TASK ITEM.
Give back every entry below line for line and unchanged, but leave out the pictures.

[Entries from a data collection]
*-*-*

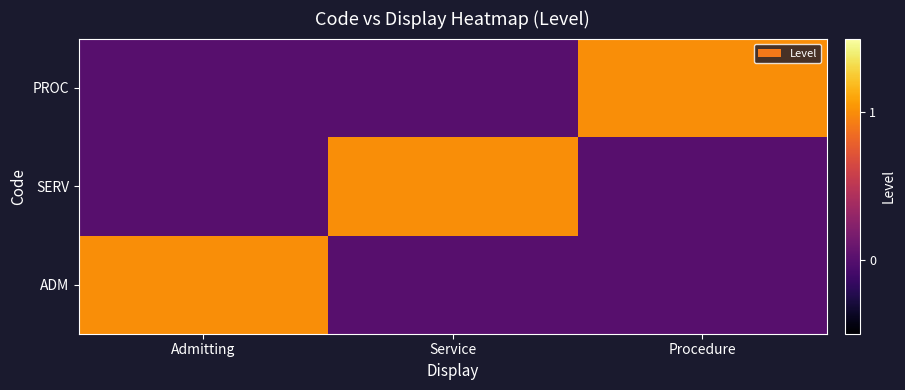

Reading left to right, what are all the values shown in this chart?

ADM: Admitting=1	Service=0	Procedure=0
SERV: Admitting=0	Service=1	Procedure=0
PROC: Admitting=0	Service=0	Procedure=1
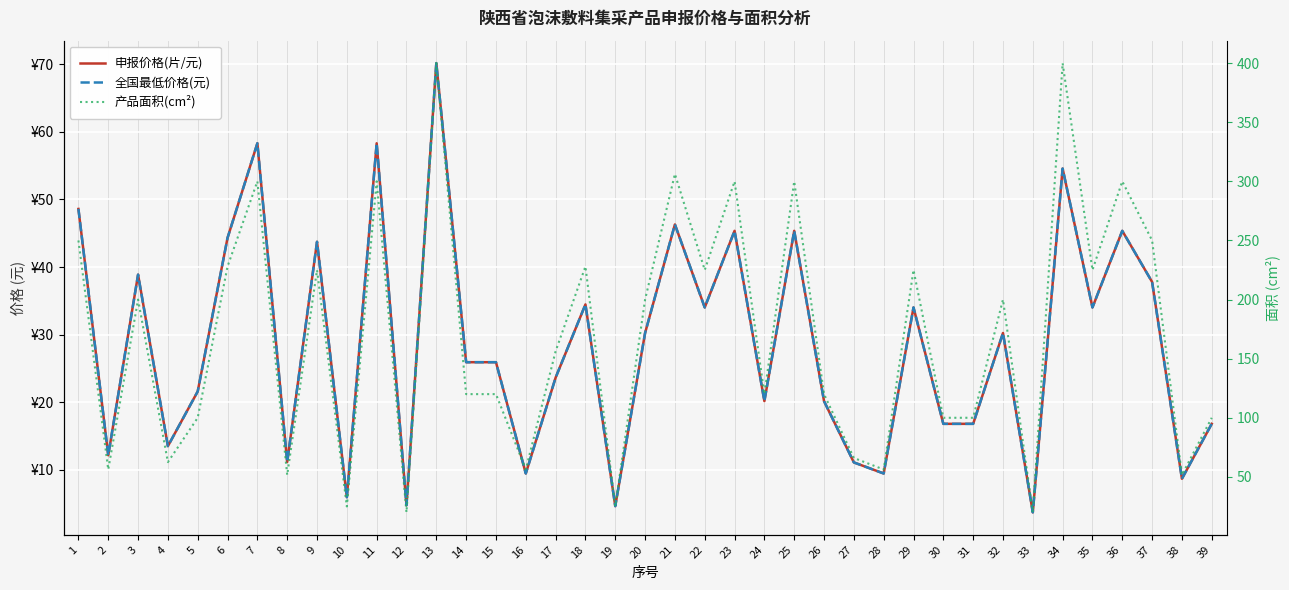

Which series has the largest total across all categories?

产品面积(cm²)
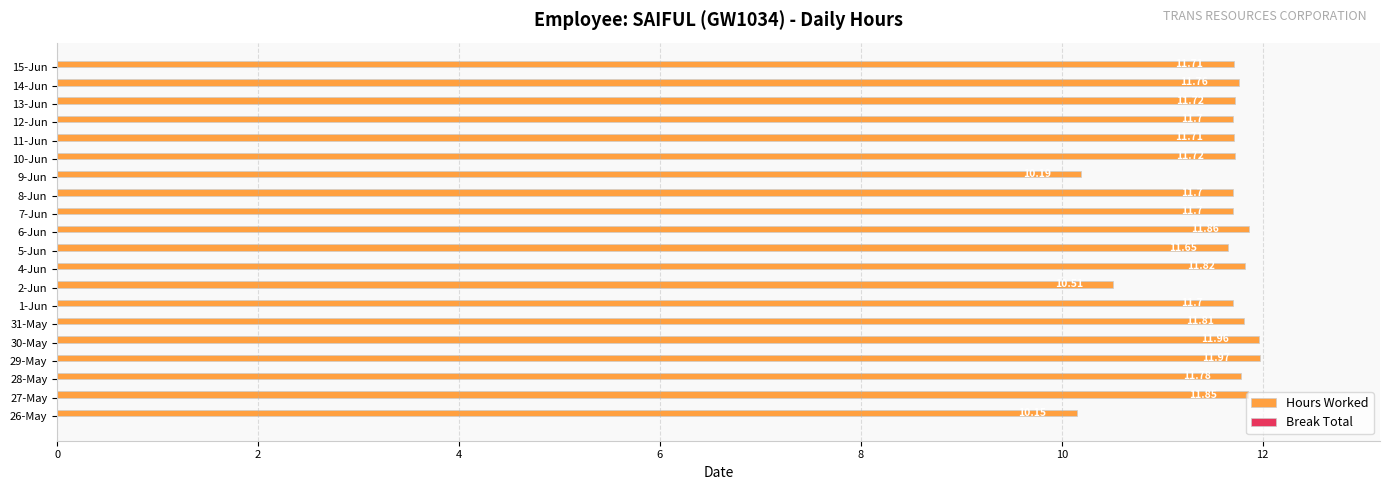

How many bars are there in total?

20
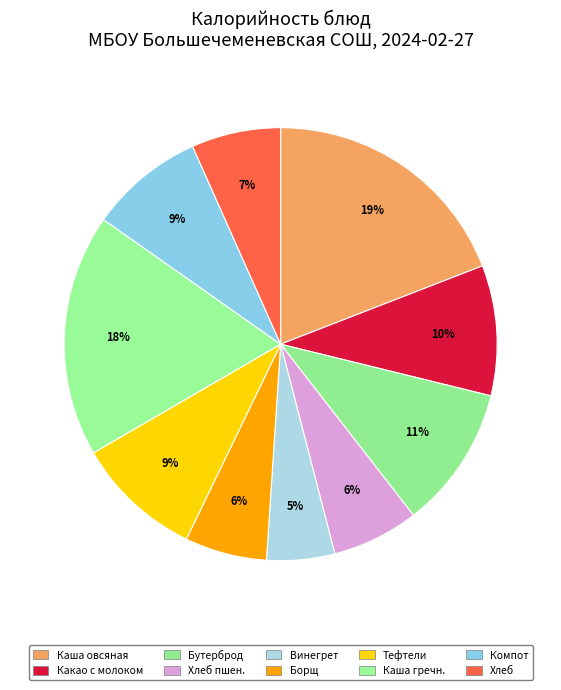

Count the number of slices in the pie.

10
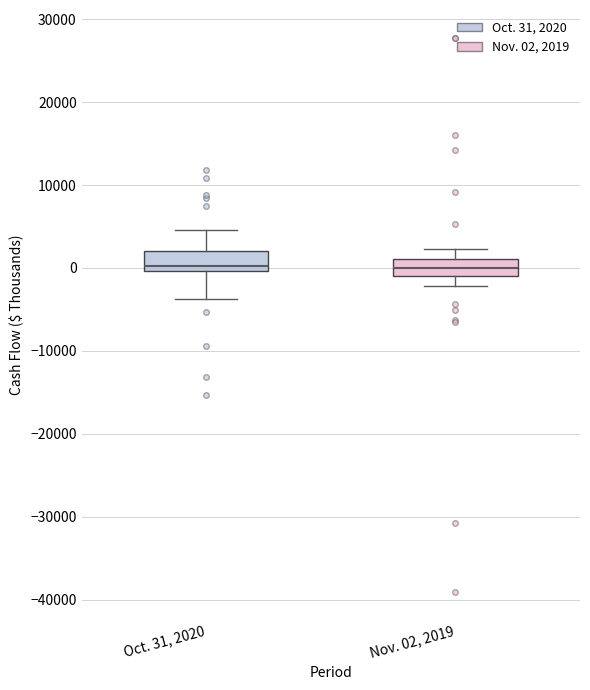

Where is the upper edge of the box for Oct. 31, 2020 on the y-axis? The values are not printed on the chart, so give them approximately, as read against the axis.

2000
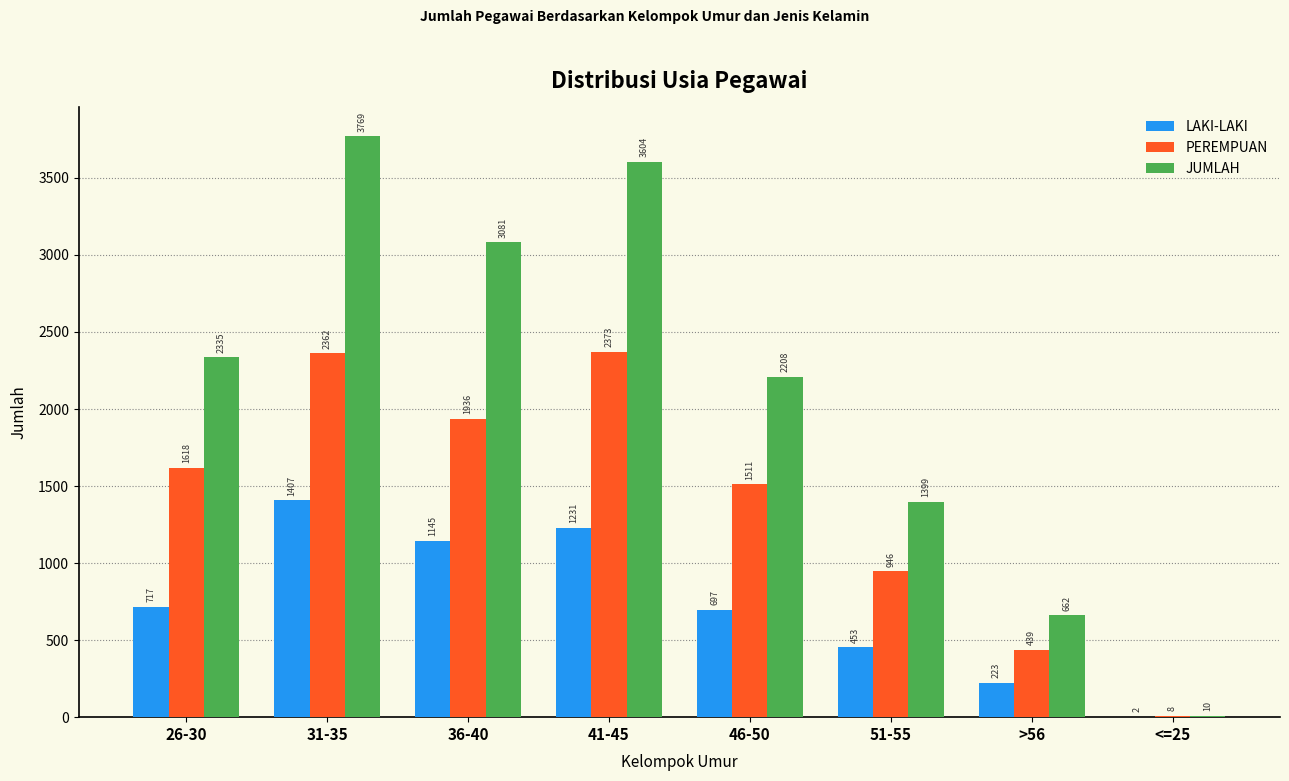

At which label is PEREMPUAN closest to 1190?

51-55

*-*-*

YOUR SOLUTION.
Reading left to right, what are all the values shown in this chart?

ADM: Admitting=1	Service=0	Procedure=0
SERV: Admitting=0	Service=1	Procedure=0
PROC: Admitting=0	Service=0	Procedure=1

Which series has the largest total across all categories?

产品面积(cm²)

How many bars are there in total?

20

Count the number of slices in the pie.

10

Where is the upper edge of the box for Oct. 31, 2020 on the y-axis? The values are not printed on the chart, so give them approximately, as read against the axis.

2000

At which label is PEREMPUAN closest to 1190?

51-55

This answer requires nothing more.